本書は、前著『モチーフで読む美術史』と同じく、美術に登場するさまざまなモチーフを紹介し、具体的な作品によってその意味を探るものである。前著は幸いなことに、多くの読者を得て増刷を重ねることができ、韓国、台湾、中国にも翻訳されて出版されている。
前著ではひとつのモチーフに2、3点しか図版がなかったが、今回は図版をより増やして文章量も増やし、より充実した内容となっており、選りすぐった50点のモチーフを通じて古今東西の美術を紹介するものである。
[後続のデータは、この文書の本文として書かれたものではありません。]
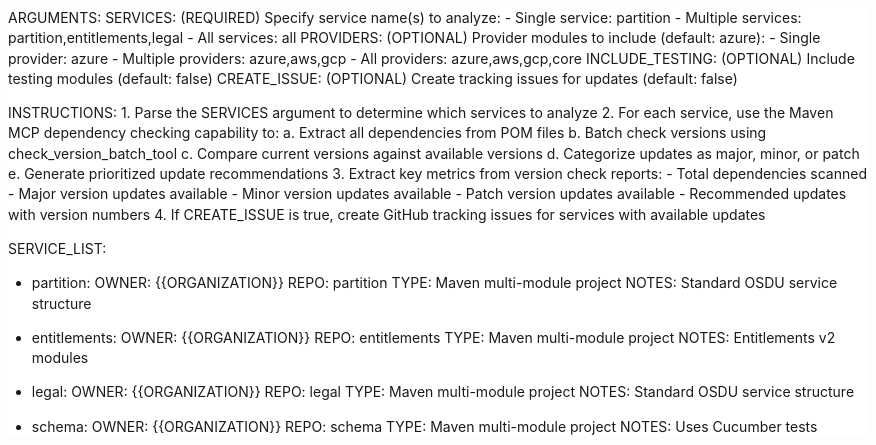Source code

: ARGUMENTS:
    SERVICES: (REQUIRED) Specify service name(s) to analyze:
        - Single service: partition
        - Multiple services: partition,entitlements,legal
        - All services: all
    PROVIDERS: (OPTIONAL) Provider modules to include (default: azure):
        - Single provider: azure
        - Multiple providers: azure,aws,gcp
        - All providers: azure,aws,gcp,core
    INCLUDE_TESTING: (OPTIONAL) Include testing modules (default: false)
    CREATE_ISSUE: (OPTIONAL) Create tracking issues for updates (default: false)

INSTRUCTIONS:
    1. Parse the SERVICES argument to determine which services to analyze
    2. For each service, use the Maven MCP dependency checking capability to:
        a. Extract all dependencies from POM files
        b. Batch check versions using check_version_batch_tool
        c. Compare current versions against available versions
        d. Categorize updates as major, minor, or patch
        e. Generate prioritized update recommendations
    3. Extract key metrics from version check reports:
        - Total dependencies scanned
        - Major version updates available
        - Minor version updates available
        - Patch version updates available
        - Recommended updates with version numbers
    4. If CREATE_ISSUE is true, create GitHub tracking issues for services with available updates

SERVICE_LIST:

- partition:
    OWNER: {{ORGANIZATION}}
    REPO: partition
    TYPE: Maven multi-module project
    NOTES: Standard OSDU service structure

- entitlements:
    OWNER: {{ORGANIZATION}}
    REPO: entitlements
    TYPE: Maven multi-module project
    NOTES: Entitlements v2 modules

- legal:
    OWNER: {{ORGANIZATION}}
    REPO: legal
    TYPE: Maven multi-module project
    NOTES: Standard OSDU service structure

- schema:
    OWNER: {{ORGANIZATION}}
    REPO: schema
    TYPE: Maven multi-module project
    NOTES: Uses Cucumber tests
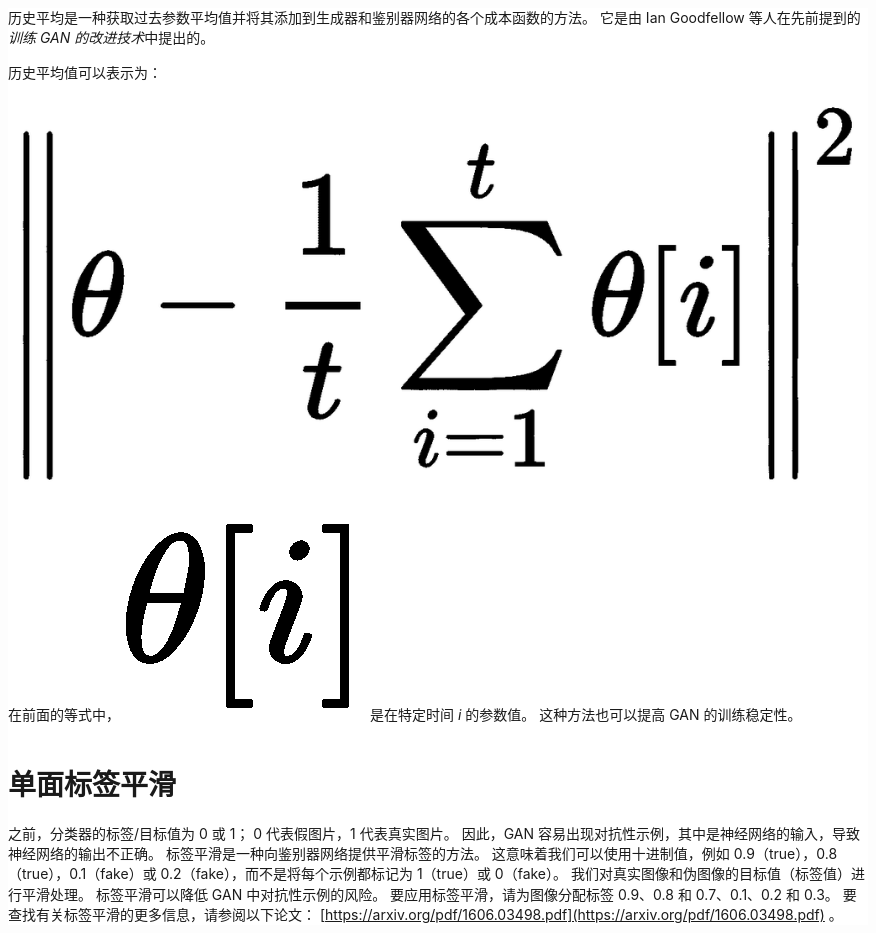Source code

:

历史平均是一种获取过去参数平均值并将其添加到生成器和鉴别器网络的各个成本函数的方法。 它是由 Ian Goodfellow 等人在先前提到的*训练 GAN 的改进技术*中提出的。

历史平均值可以表示为：

![](img/04528291-1308-47df-8d56-5b242a809cb1.png)

在前面的等式中，![](img/f2b9329d-27bc-421d-a8be-8852bea54071.png)是在特定时间 *i* 的参数值。 这种方法也可以提高 GAN 的训练稳定性。





# 单面标签平滑



之前，分类器的标签/目标值为 0 或 1； 0 代表假图片，1 代表真实图片。 因此，GAN 容易出现对抗性示例，其中是神经网络的输入，导致神经网络的输出不正确。 标签平滑是一种向鉴别器网络提供平滑标签的方法。 这意味着我们可以使用十进制值，例如 0.9（true），0.8（true），0.1（fake）或 0.2（fake），而不是将每个示例都标记为 1（true）或 0（fake）。 我们对真实图像和伪图像的目标值（标签值）进行平滑处理。 标签平滑可以降低 GAN 中对抗性示例的风险。 要应用标签平滑，请为图像分配标签 0.9、0.8 和 0.7、0.1、0.2 和 0.3。 要查找有关标签平滑的更多信息，请参阅以下论文： [https://arxiv.org/pdf/1606.03498.pdf](https://arxiv.org/pdf/1606.03498.pdf) 。


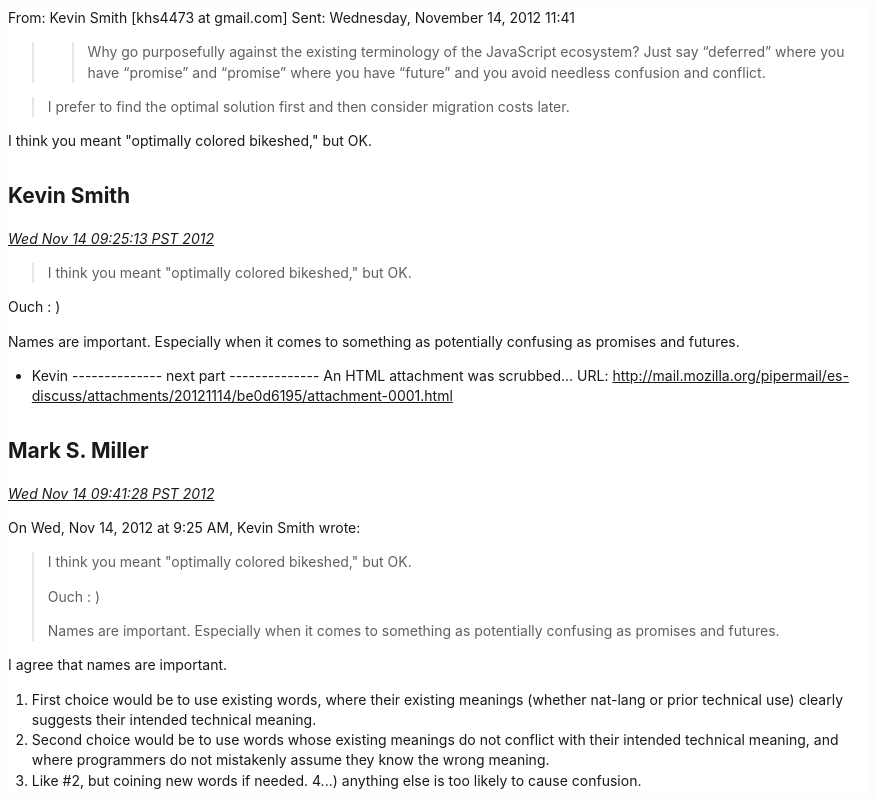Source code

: From: Kevin Smith [khs4473 at gmail.com]
Sent: Wednesday, November 14, 2012 11:41

>> Why go purposefully against the existing terminology of the JavaScript ecosystem? Just say &#8220;deferred&#8221; where you have &#8220;promise&#8221; and &#8220;promise&#8221; where you have &#8220;future&#8221; and you avoid needless confusion and conflict.

> I prefer to find the optimal solution first and then consider migration costs later.

I think you meant "optimally colored bikeshed," but OK.

## Kevin Smith

[_Wed Nov 14 09:25:13 PST 2012_](https://mail.mozilla.org/pipermail/es-discuss/2012-November/026352.html)

> I think you meant "optimally colored bikeshed," but OK.
>

Ouch : )

Names are important.  Especially when it comes to something as potentially
confusing as promises and futures.

- Kevin
-------------- next part --------------
An HTML attachment was scrubbed...
URL: <http://mail.mozilla.org/pipermail/es-discuss/attachments/20121114/be0d6195/attachment-0001.html>

## Mark S. Miller

[_Wed Nov 14 09:41:28 PST 2012_](https://mail.mozilla.org/pipermail/es-discuss/2012-November/026354.html)

On Wed, Nov 14, 2012 at 9:25 AM, Kevin Smith <khs4473 at gmail.com> wrote:

>
> I think you meant "optimally colored bikeshed," but OK.
>>
>
> Ouch : )
>
> Names are important.  Especially when it comes to something as potentially
> confusing as promises and futures.
>

I agree that names are important.
1) First choice would be to use existing words, where their existing
meanings (whether nat-lang or prior technical use) clearly suggests their
intended technical meaning.
2) Second choice would be to use words whose existing meanings do not
conflict with their intended technical meaning, and where programmers do
not mistakenly assume they know the wrong meaning.
3) Like #2, but coining new words if needed.
4...) anything else is too likely to cause confusion.
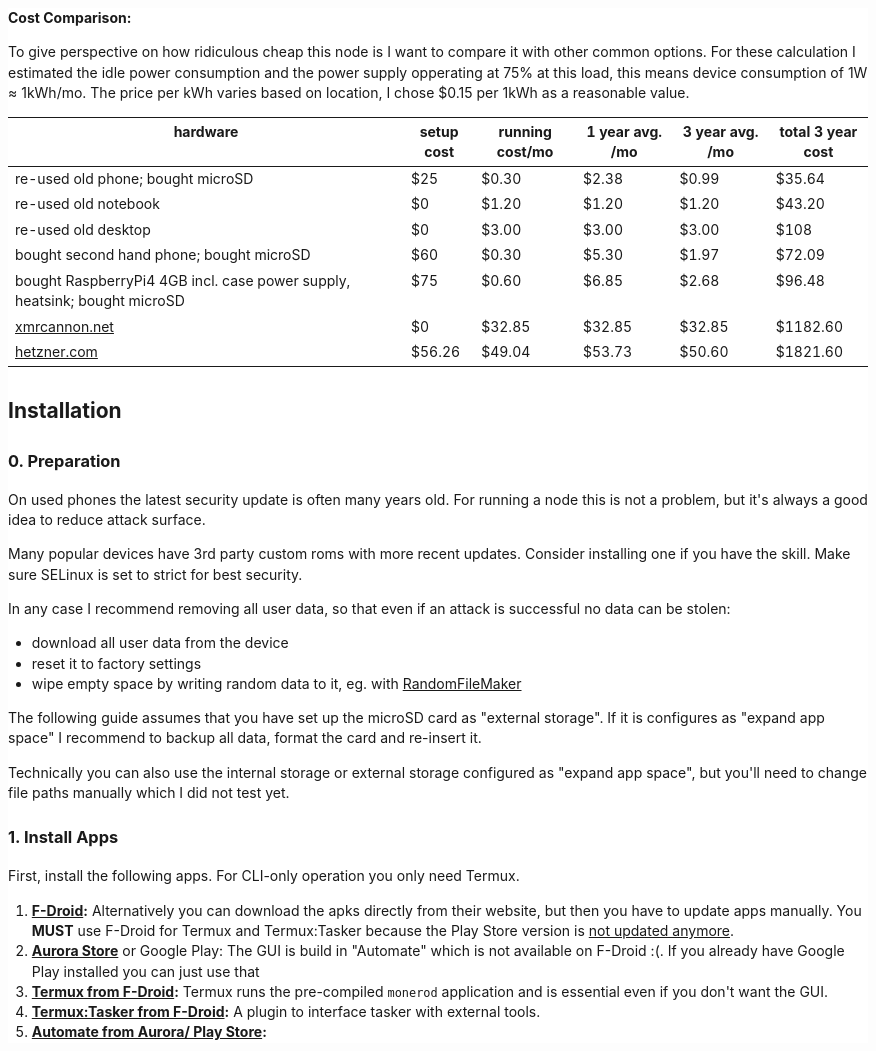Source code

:
**Cost Comparison:**

To give perspective on how ridiculous cheap this node is I want to compare it with other common options. For these calculation I estimated the idle power consumption and the power supply opperating at 75% at this load, this means device consumption of 1W ≈ 1kWh/mo. The price per kWh varies based on location, I chose $0.15 per 1kWh as a reasonable value.

| hardware | setup cost | running cost/mo | 1 year avg. /mo | 3 year avg. /mo | total 3 year cost |
| --- | --- | --- | --- | --- | --- |
| re-used old phone; bought microSD | $25 | $0.30 | $2.38 | $0.99 | $35.64 |
| re-used old notebook | $0 | $1.20 | $1.20 | $1.20 | $43.20 |
| re-used old desktop | $0 | $3.00 | $3.00 | $3.00 | $108 |
| bought second hand phone; bought microSD | $60 | $0.30 | $5.30 | $1.97 | $72.09 |
| bought RaspberryPi4 4GB incl. case power supply, heatsink; bought microSD | $75 | $0.60 | $6.85 | $2.68 | $96.48 |
| [xmrcannon.net](https://xmrcannon.net/info) | $0 | $32.85 | $32.85 | $32.85 | $1182.60 |
| [hetzner.com](https://www.hetzner.com/de/dedicated-rootserver/ax41-nvme) | $56.26 | $49.04 | $53.73 | $50.60 | $1821.60 |


## Installation

### 0. Preparation

On used phones the latest security update is often many years old. For running a node this is not a problem, but it's always a good idea to reduce attack surface.

Many popular devices have 3rd party custom roms with more recent updates. Consider installing one if you have the skill. Make sure SELinux is set to strict for best security.

In any case I recommend removing all user data, so that even if an attack is successful no data can be stolen: 

- download all user data from the device
- reset it to factory settings
- wipe empty space by writing random data to it, eg. with [RandomFileMaker](https://f-droid.org/packages/io.github.randomfilemaker/)

The following guide assumes that you have set up the microSD card as "external storage". If it is configures as "expand app space" I recommend to backup all data, format the card and re-insert it.

Technically you can also use the internal storage or external storage configured as "expand app space", but you'll need to change file paths manually which I did not test yet.


### 1. Install Apps

First, install the following apps. For CLI-only operation you only need Termux.

1. **[F-Droid](https://f-droid.org/FDroid.apk):**
Alternatively you can download the apks directly from their website, but then you have to update apps manually. You **MUST** use F-Droid for Termux and  Termux:Tasker because the Play Store version is [not updated anymore](https://www.xda-developers.com/termux-terminal-linux-google-play-updates-stopped/).<br>
2. **[Aurora Store](https://f-droid.org/de/packages/com.aurora.store/)** or Google Play:
The GUI is build in "Automate" which is not available on F-Droid :(. If you already have Google Play installed you can just use that<br>
3. **[Termux from F-Droid](https://f-droid.org/packages/com.termux/):**
Termux runs the pre-compiled `monerod` application and is essential even if you don't want the GUI.<br>
4. **[Termux:Tasker from F-Droid](https://f-droid.org/packages/com.termux.tasker/):**
A plugin to interface tasker with external tools.<br>
5. **[Automate from Aurora/ Play Store](https://play.google.com/store/apps/details?id=com.llamalab.automate):**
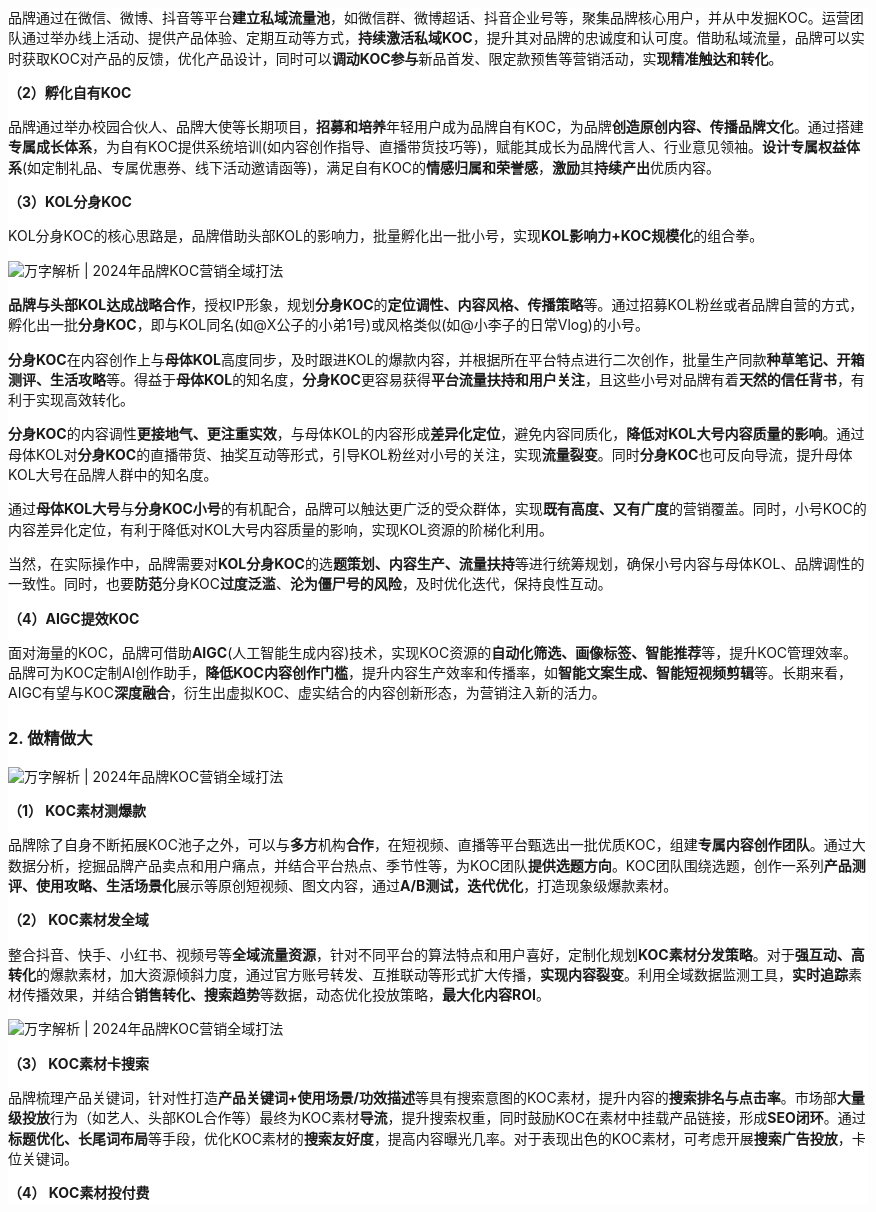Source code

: 品牌通过在微信、微博、抖音等平台**建立私域流量池**，如微信群、微博超话、抖音企业号等，聚集品牌核心用户，并从中发掘KOC。运营团队通过举办线上活动、提供产品体验、定期互动等方式，**持续激活私域KOC**，提升其对品牌的忠诚度和认可度。借助私域流量，品牌可以实时获取KOC对产品的反馈，优化产品设计，同时可以**调动KOC参与**新品首发、限定款预售等营销活动，实**现精准触达和转化**。

**（2）孵化自有KOC**

品牌通过举办校园合伙人、品牌大使等长期项目，**招募和培养**年轻用户成为品牌自有KOC，为品牌**创造原创内容、传播品牌文化**。通过搭建**专属成长体系**，为自有KOC提供系统培训(如内容创作指导、直播带货技巧等)，赋能其成长为品牌代言人、行业意见领袖。**设计专属权益体系**(如定制礼品、专属优惠券、线下活动邀请函等)，满足自有KOC的**情感归属和荣誉感**，**激励**其**持续产出**优质内容。

**（3）KOL分身KOC**

KOL分身KOC的核心思路是，品牌借助头部KOL的影响力，批量孵化出一批小号，实现**KOL影响力+KOC规模化**的组合拳。

![万字解析 | 2024年品牌KOC营销全域打法](https://image.yunyingpai.com/wp/2024/03/chDPEfEyfvkWZJa7s5S4.png)

**品牌与头部KOL达成战略合作**，授权IP形象，规划**分身KOC**的**定位调性、内容风格、传播策略**等。通过招募KOL粉丝或者品牌自营的方式，孵化出一批**分身KOC**，即与KOL同名(如@X公子的小弟1号)或风格类似(如@小李子的日常Vlog)的小号。

**分身KOC**在内容创作上与**母体KOL**高度同步，及时跟进KOL的爆款内容，并根据所在平台特点进行二次创作，批量生产同款**种草笔记、开箱测评、生活攻略**等。得益于**母体KOL**的知名度，**分身KOC**更容易获得**平台流量扶持和用户关注**，且这些小号对品牌有着**天然的信任背书**，有利于实现高效转化。

****分身KOC****的内容调性**更接地气、更注重实效**，与母体KOL的内容形成**差异化定位**，避免内容同质化，**降低对KOL大号内容质量的影响**。通过母体KOL对****分身KOC****的直播带货、抽奖互动等形式，引导KOL粉丝对小号的关注，实现**流量裂变**。同时****分身KOC****也可反向导流，提升母体KOL大号在品牌人群中的知名度。

通过**母体KOL大号**与****分身KOC小号****的有机配合，品牌可以触达更广泛的受众群体，实现**既有高度、又有广度**的营销覆盖。同时，小号KOC的内容差异化定位，有利于降低对KOL大号内容质量的影响，实现KOL资源的阶梯化利用。

当然，在实际操作中，品牌需要对**KOL分身KOC**的选**题策划、内容生产、流量扶持**等进行统筹规划，确保小号内容与母体KOL、品牌调性的一致性。同时，也要**防范**分身KOC**过度泛滥**、**沦为僵尸号的风险**，及时优化迭代，保持良性互动。

**（4）AIGC提效KOC**

面对海量的KOC，品牌可借助**AIGC**(人工智能生成内容)技术，实现KOC资源的**自动化筛选、画像标签、智能推荐**等，提升KOC管理效率。品牌可为KOC定制AI创作助手，**降低KOC内容创作门槛**，提升内容生产效率和传播率，如**智能文案生成、智能短视频剪辑**等。长期来看，AIGC有望与KOC**深度融合**，衍生出虚拟KOC、虚实结合的内容创新形态，为营销注入新的活力。

### 2\. 做精做大

![万字解析 | 2024年品牌KOC营销全域打法](https://image.yunyingpai.com/wp/2024/03/rx1SFRypuxwyoBizCL43.png)

**（1） KOC素材测爆款**

品牌除了自身不断拓展KOC池子之外，可以与**多方**机构**合作**，在短视频、直播等平台甄选出一批优质KOC，组建**专属内容创作团队**。通过大数据分析，挖掘品牌产品卖点和用户痛点，并结合平台热点、季节性等，为KOC团队**提供选题方向**。KOC团队围绕选题，创作一系列**产品测评、使用攻略、生活场景化**展示等原创短视频、图文内容，通过**A/B测试，迭代优化**，打造现象级爆款素材。

**（2） KOC素材发全域**

整合抖音、快手、小红书、视频号等**全域流量资源**，针对不同平台的算法特点和用户喜好，定制化规划**KOC素材分发策略**。对于**强互动、高转化**的爆款素材，加大资源倾斜力度，通过官方账号转发、互推联动等形式扩大传播，**实现内容裂变**。利用全域数据监测工具，**实时追踪**素材传播效果，并结合**销售转化、搜索趋势**等数据，动态优化投放策略，**最大化内容ROI**。

![万字解析 | 2024年品牌KOC营销全域打法](https://image.yunyingpai.com/wp/2024/03/oaQdczeZqbv5V3k8ZaBu.png)

**（3） KOC素材卡搜索**

品牌梳理产品关键词，针对性打造**产品关键词+使用场景/功效描述**等具有搜索意图的KOC素材，提升内容的**搜索排名与点击率**。市场部**大量级投放**行为（如艺人、头部KOL合作等）最终为KOC素材**导流**，提升搜索权重，同时鼓励KOC在素材中挂载产品链接，形成**SEO闭环**。通过**标题优化、长尾词布局**等手段，优化KOC素材的**搜索友好度**，提高内容曝光几率。对于表现出色的KOC素材，可考虑开展**搜索广告投放**，卡位关键词。

**（4） KOC素材投付费**
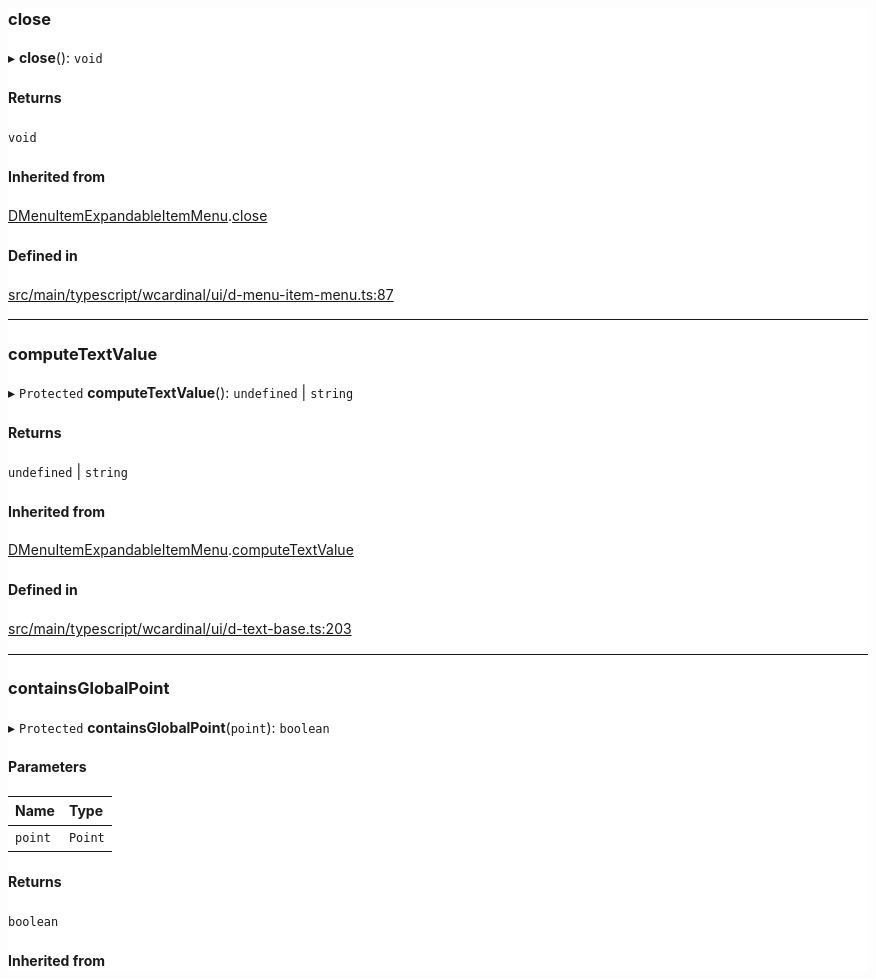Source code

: ### close

▸ **close**(): `void`

#### Returns

`void`

#### Inherited from

[DMenuItemExpandableItemMenu](DMenuItemExpandableItemMenu.md).[close](DMenuItemExpandableItemMenu.md#close)

#### Defined in

[src/main/typescript/wcardinal/ui/d-menu-item-menu.ts:87](https://github.com/winter-cardinal/winter-cardinal-ui/blob/v0.155.0/src/main/typescript/wcardinal/ui/d-menu-item-menu.ts#L87)

___

### computeTextValue

▸ `Protected` **computeTextValue**(): `undefined` \| `string`

#### Returns

`undefined` \| `string`

#### Inherited from

[DMenuItemExpandableItemMenu](DMenuItemExpandableItemMenu.md).[computeTextValue](DMenuItemExpandableItemMenu.md#computetextvalue)

#### Defined in

[src/main/typescript/wcardinal/ui/d-text-base.ts:203](https://github.com/winter-cardinal/winter-cardinal-ui/blob/v0.155.0/src/main/typescript/wcardinal/ui/d-text-base.ts#L203)

___

### containsGlobalPoint

▸ `Protected` **containsGlobalPoint**(`point`): `boolean`

#### Parameters

| Name | Type |
| :------ | :------ |
| `point` | `Point` |

#### Returns

`boolean`

#### Inherited from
たとえば、冒頭のモチーフ「蠅」は、西洋美術にしばしば蠅が描かれることを紹介することに始まる。本物の蠅が絵の表面にとまっているように見せかけて人をだます仕掛けであった。象、狼、亀、栗鼠、鸚鵡といった動物のほか、松や桜、オリーブやナツメヤシといった植物や果物、また、扇や傘、眼鏡や楽器、骰子やトランプといった小道具が作品の中でどのような役割や意味をもっているのか、さらに、風や雨、雲や雪がどのように表現されてきたのかを、東西の名作を通して考えてみた。
一見すると前著よりも珍しいモチーフも多いが、いずれも美術に頻出するモチーフであり、知っていれば美術を見るときに楽しめるにちがいない。美術を見るということは、感性だけの営為ではなく、非常に知的な行為なのだ。知識があればあるほど作品の意味や機能、作者や注文者の意図がわかって楽しめるし、知識があって鑑賞の邪魔になることはありえない。
前著をご覧くださった方はもちろん、この本から入っていただくのも大歓迎である。本書を契機に、美術に興味を持って美術館に行っていただければ幸いである。